Man indicted for theft of Wizard of Oz ruby slippers 18 years after museum heist | CBC Radio

As It Happens6:48Theft of Wizard of Oz shoes was a mystery for 18 years. Now, a man has been charged

John Kelsch still vividly remembers the day the ruby red slippers were stolen from the Judy Garland Museum in Grand Ripids, Minn, nearly two decades ago. 

It was a Sunday morning in 2005. He’d just hopped out of the shower when the woman who worked at the museum’s admissions desk, Kathe Johnson, called him and said: “They’re gone.”

“I knew exactly what she meant,” Kelsch, a curator and founding director of the museum, told As It Happens host Nil Köksal.

“My heart was racing. Adrenaline kicked in. I drove like almost 90 miles an hour to the museum. I was there in, like two minutes. And then Kathy showed me the crime scene.”

An emergency exit door was smashed in. Glass was strewn all over the museum floor where the slippers — one of four pairs worn by Garland in 1939’s The Wizard of Oz — were missing. A single sequin remained on the ground amid the shards.

“It felt like a complete violation of our museum,” Kelsch said. “Everyone was just crushed.”

But now — 18 years after the slippers disappeared, and five years after they were recovered in an FBI sting — someone has been indicted for the crime that haunts Kelsch’s memory.

Terry Martin, 71, was indicted Tuesday with one count of theft of a major artwork, prosecutors announced Wednesday. The indictment did not provide any further information about Martin, and online records do not list an attorney for him.

Terry Van Horn, spokesman for the U.S. Justice Department in North Dakota, said he could not provide any information beyond what was included in the one-paragraph-indictment.

When reached for comment by the Minneapolis Star-Tribune, the accused said, “I gotta go on trial. I don’t want to talk to you.”

Janie Heitz, executive director of the museum, told The Associated Press the museum’s staff were “a little bit speechless” that someone had been charged all this time later.

Dive teams, big rewards and an FBI sting

The search for the famous sequined ruby slippers has had a lot of ups and downs over the years, garnering international attention and the interest of documentary filmmakers.

And the longer they remained unaccounted for, the more valuable they became. 

When they were stolen, the slippers were insured for $1 million US. But the current market value is about $3.5 million, federal prosecutors said in a news release.

Law enforcement offered a $250,000 US reward for information about the slippers’ whereabouts early in the case, and an anonymous donor from Arizona put up $1 million in 2015.

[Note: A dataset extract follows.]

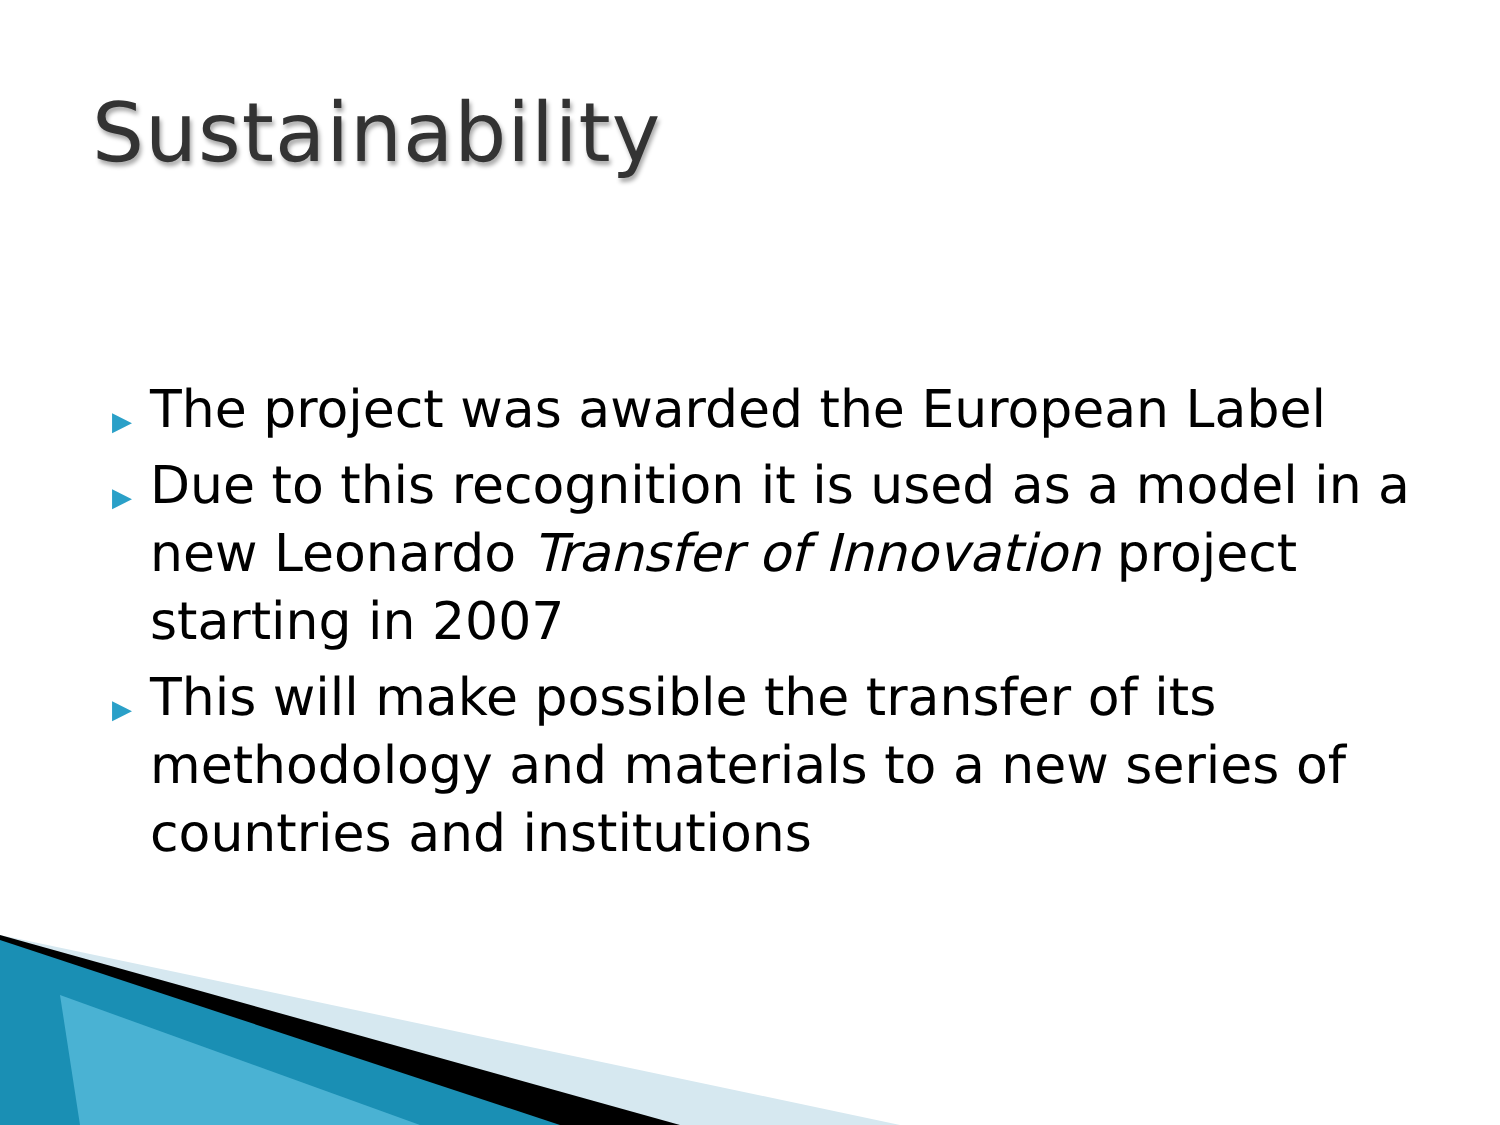Sustainability
▶ The project was awarded the European Label
▶ Due to this recognition it is used as a model in a new Leonardo Transfer of Innovation project starting in 2007
▶ This will make possible the transfer of its methodology and materials to a new series of countries and institutions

A bald man with a gray bears and a puffy vest stands smiling in from of a glass case displaying Judy Garland's dress and slippers from the Wizard of Oz.
John Kelsch is the curator and founding director of The Judy Garland Museum. (Janie Heitz/The Judy Garland Museum)

Meanwhile, rumours swirled in Grand Rapids, Kelsch said. Some people theorized a couple of local teens were responsible for the smash-and-grab, and that they’d tossed the iconic shoes in an iron ore mine pit.

In 2015, dive crews searched the lake that formed in the abandoned mine pit, to no avail. 

Other people, Kelsch said, thought it was an inside job.

“They mistakenly believed that the museum collected the insurance money, which was not true,” he said.

When they were stolen, the slippers were on loan from Hollywood memorabilia collector Michael Shaw, who received an insurance payment seven years after the theft, according to the museum. 

A big break in the case happened in 2017, when a tipster contacted the shoes’ insurer in 2017 and said he could help get them back. After a nearly year-long investigation, the FBI nabbed the shoes in a sting operation in Minneapolis in July 2018.

Kelsch says none of this would be possible were it not for the fact that local police officers — especially Det. Brian Mattson, who co-ordinated with the FBI on the investigation — never gave up on the case.

The exact details of how it all unfolded aren’t yet clear.

“I’m sure the FBI has much more to reveal eventually, so the book can’t be written yet,” Kelsch said, adding that he is, in fact, planning to write said book himself. 

WATCH | 1965 interview with Judy Garland:

Judy Garland speaking with Laurier LaPierre in 1965

In Toronto for performances at the O’Keefe Centre, the singer also appeared on CBC television.

The stolen shoes, as far as Kelsch is aware, are still in the FBI’s possession. But when the legal case is complete, he thinks they should come home to the museum.

After all, Garland grew up in Grand Rapids, he said, and “there’s no place like the home town.”

“We’re going to go on record as putting up an all-out fight to get them for Minnesota,” Kelsch said, before clarifying with a laugh: “I don’t know if it would be a fight. But we’re going to make a sustained effort to see if we can have them as part of our state’s legacy.”